**PROMPT**: Only the lines of the data below from the one with "- **Quality:** Enterprise-Level" through the one with "1. **🏛️ Architecture-Innovation:**" are wanted. Repeat them exactly.

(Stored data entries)

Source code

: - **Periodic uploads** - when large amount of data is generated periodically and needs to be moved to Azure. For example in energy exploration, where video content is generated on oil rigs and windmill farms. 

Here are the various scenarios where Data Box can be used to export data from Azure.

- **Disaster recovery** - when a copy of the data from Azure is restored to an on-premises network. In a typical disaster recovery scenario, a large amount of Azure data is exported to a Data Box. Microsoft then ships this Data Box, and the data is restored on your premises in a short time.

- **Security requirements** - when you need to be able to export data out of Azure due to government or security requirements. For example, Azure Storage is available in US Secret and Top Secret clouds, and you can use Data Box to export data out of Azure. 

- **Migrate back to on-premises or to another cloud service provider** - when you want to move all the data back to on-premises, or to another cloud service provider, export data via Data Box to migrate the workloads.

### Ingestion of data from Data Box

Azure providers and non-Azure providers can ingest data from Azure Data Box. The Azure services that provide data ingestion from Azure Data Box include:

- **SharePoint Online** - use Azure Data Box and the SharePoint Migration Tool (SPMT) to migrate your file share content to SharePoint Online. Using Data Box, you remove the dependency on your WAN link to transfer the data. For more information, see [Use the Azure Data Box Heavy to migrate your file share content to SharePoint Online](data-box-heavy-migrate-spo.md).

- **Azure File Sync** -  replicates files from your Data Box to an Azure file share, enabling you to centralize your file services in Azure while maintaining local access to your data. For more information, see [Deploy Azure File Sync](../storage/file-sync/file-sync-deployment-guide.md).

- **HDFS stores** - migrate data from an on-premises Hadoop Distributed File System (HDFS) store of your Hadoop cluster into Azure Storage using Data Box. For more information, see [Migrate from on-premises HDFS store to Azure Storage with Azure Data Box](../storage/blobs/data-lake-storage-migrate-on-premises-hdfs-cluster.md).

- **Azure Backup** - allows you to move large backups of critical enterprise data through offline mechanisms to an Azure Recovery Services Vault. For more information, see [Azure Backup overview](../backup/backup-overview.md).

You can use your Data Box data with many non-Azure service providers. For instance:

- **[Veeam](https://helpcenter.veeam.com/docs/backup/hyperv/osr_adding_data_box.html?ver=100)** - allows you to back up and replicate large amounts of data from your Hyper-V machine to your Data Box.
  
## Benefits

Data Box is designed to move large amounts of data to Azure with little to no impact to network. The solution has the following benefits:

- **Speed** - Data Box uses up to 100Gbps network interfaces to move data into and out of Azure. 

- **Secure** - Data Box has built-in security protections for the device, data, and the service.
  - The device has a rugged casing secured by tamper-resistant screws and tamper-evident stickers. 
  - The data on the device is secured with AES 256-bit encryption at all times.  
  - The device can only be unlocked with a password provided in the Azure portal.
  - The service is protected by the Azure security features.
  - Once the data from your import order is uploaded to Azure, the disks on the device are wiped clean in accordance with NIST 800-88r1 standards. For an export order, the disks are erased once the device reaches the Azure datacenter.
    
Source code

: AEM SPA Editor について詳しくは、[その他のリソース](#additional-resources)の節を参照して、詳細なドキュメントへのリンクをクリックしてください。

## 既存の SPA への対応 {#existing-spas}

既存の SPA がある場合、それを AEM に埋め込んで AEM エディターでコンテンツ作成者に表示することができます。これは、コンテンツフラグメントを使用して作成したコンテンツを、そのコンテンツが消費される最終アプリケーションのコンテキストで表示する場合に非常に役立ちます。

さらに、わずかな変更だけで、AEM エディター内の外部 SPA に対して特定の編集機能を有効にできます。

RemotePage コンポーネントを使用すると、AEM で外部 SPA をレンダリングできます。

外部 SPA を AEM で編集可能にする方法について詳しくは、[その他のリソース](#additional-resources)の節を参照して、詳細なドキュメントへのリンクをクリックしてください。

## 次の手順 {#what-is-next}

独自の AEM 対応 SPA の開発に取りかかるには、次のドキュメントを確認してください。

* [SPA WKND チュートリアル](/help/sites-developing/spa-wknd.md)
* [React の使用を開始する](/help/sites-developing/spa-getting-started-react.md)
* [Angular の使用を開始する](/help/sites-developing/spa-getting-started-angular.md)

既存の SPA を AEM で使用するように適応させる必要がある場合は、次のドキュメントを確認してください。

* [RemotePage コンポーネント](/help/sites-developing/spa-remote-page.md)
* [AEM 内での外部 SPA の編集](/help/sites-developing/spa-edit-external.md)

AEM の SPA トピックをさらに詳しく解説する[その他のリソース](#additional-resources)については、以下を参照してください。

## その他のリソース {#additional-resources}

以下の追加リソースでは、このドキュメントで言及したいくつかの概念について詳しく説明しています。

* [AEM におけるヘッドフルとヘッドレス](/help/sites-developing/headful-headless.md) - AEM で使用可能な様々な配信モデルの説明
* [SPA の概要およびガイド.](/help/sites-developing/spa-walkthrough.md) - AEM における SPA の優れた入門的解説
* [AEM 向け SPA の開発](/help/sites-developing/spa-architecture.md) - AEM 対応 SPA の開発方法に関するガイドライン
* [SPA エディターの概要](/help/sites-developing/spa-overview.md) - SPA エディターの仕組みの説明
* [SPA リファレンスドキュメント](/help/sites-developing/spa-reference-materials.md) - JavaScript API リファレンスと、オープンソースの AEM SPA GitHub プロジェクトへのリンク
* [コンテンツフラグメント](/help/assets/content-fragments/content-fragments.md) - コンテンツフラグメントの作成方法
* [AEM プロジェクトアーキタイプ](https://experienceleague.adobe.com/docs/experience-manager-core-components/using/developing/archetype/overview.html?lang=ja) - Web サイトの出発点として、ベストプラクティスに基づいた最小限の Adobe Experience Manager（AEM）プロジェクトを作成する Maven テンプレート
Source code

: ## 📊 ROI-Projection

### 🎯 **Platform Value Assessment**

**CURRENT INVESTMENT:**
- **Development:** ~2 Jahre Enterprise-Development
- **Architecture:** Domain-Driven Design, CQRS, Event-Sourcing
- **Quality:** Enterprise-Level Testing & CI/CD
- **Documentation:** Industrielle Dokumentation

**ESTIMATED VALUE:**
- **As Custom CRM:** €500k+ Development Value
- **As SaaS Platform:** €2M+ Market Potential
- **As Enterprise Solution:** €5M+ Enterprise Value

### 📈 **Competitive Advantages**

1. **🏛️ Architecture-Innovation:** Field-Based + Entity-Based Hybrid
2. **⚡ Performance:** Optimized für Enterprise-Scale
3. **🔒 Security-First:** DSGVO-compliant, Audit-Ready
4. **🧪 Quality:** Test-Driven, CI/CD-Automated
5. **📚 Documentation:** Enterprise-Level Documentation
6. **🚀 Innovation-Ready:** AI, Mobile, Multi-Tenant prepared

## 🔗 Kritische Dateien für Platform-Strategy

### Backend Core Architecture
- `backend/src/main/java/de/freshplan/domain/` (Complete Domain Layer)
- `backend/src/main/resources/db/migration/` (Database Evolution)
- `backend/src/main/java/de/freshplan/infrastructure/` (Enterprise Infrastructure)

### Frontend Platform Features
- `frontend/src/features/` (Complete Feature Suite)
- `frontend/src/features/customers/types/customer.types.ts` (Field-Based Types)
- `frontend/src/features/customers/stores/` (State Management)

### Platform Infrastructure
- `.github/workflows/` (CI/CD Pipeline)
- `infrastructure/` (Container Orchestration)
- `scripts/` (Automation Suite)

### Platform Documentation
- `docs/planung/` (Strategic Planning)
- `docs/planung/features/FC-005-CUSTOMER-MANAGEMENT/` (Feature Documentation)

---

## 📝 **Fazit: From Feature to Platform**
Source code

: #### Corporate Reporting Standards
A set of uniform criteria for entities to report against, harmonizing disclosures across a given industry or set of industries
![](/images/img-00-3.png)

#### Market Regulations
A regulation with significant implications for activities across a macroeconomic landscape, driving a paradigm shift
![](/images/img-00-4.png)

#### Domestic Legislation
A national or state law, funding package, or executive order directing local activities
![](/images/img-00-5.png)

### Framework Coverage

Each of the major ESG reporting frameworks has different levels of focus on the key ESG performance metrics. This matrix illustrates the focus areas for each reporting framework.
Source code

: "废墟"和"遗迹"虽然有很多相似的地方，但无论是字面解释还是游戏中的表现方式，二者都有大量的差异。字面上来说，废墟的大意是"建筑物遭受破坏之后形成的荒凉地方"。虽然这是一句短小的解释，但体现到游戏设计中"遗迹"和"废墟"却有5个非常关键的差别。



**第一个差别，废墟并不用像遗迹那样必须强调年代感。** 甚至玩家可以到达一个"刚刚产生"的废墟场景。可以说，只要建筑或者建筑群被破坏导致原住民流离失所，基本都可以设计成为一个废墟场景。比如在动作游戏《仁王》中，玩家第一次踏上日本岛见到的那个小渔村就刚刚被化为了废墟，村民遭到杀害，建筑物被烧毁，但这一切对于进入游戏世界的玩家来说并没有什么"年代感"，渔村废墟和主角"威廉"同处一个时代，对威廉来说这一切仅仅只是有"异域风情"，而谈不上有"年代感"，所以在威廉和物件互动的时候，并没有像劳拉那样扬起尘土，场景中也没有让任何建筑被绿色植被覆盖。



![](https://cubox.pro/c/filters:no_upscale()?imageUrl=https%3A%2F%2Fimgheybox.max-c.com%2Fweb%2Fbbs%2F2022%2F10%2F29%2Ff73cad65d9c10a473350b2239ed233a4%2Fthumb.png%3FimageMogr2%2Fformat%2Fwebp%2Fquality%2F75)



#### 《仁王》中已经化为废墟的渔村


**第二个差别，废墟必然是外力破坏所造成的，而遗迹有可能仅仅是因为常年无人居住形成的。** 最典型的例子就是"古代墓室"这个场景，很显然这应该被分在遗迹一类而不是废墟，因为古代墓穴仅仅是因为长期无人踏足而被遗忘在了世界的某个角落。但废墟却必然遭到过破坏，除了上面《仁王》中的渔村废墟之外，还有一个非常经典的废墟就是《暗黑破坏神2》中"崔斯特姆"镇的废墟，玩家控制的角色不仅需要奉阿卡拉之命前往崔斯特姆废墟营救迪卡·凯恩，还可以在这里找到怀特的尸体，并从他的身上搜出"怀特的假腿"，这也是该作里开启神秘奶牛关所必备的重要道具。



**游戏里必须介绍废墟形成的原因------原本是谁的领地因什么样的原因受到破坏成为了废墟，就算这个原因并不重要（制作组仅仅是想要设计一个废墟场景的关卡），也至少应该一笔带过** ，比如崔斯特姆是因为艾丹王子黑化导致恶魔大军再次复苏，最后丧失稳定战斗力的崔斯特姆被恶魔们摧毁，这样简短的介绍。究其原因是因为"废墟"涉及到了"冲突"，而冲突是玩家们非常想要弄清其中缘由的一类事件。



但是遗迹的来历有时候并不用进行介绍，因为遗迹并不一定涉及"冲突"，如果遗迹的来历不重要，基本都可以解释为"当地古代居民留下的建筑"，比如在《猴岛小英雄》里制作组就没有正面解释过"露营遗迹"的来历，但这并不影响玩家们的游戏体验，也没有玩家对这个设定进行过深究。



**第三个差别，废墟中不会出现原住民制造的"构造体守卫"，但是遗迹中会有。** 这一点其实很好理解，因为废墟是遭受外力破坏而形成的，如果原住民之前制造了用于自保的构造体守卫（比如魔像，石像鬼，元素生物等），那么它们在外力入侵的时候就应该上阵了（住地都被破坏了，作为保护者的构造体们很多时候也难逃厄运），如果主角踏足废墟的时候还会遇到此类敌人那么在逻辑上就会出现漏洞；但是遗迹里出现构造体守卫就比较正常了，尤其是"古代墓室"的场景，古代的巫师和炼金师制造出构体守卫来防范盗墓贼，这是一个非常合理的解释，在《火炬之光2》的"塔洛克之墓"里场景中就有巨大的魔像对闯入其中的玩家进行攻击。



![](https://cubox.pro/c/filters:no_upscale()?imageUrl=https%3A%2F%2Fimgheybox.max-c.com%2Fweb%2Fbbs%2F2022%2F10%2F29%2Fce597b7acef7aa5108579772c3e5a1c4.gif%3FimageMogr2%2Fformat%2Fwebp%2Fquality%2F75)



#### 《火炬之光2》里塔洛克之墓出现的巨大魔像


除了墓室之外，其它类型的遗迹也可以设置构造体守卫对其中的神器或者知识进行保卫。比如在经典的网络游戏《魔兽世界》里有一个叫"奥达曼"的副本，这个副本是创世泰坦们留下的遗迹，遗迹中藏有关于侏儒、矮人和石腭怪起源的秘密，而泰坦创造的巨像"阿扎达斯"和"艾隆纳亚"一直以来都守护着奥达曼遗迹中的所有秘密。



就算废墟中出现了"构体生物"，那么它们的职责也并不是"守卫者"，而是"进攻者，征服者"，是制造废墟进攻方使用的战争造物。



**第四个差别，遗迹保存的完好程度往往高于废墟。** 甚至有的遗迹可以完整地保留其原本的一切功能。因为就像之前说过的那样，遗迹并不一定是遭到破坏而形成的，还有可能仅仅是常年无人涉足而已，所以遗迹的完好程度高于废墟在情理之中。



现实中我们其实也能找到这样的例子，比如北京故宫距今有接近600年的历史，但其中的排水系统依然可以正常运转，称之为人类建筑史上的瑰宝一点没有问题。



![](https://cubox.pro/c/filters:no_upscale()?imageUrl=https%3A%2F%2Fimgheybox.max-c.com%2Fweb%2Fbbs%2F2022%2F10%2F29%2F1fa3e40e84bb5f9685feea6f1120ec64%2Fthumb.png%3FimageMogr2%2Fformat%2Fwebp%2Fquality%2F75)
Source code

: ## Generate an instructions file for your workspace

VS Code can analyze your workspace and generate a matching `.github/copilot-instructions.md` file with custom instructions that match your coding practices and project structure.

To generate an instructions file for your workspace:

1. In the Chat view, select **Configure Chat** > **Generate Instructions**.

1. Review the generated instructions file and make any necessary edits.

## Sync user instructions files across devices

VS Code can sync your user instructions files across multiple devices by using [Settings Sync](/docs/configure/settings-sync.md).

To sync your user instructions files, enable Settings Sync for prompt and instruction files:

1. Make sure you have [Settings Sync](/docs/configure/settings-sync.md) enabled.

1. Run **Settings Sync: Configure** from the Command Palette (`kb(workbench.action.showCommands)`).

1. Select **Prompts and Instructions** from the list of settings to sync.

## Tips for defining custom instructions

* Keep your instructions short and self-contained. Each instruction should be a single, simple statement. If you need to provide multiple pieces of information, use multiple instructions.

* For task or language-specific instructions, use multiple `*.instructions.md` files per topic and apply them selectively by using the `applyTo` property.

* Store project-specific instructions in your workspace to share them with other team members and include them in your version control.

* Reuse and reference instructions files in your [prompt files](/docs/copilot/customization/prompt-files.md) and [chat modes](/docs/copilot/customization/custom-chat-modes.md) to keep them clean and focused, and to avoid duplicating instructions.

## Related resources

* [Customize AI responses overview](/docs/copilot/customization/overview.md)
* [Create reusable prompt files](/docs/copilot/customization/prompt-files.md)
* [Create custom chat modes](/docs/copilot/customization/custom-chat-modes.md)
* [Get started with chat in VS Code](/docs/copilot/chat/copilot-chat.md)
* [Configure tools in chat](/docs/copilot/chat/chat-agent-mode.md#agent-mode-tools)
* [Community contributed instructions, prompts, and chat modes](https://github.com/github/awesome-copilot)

**FINISHED TASK**:
- **Quality:** Enterprise-Level Testing & CI/CD
- **Documentation:** Industrielle Dokumentation

**ESTIMATED VALUE:**
- **As Custom CRM:** €500k+ Development Value
- **As SaaS Platform:** €2M+ Market Potential
- **As Enterprise Solution:** €5M+ Enterprise Value

### 📈 **Competitive Advantages**

1. **🏛️ Architecture-Innovation:** Field-Based + Entity-Based Hybrid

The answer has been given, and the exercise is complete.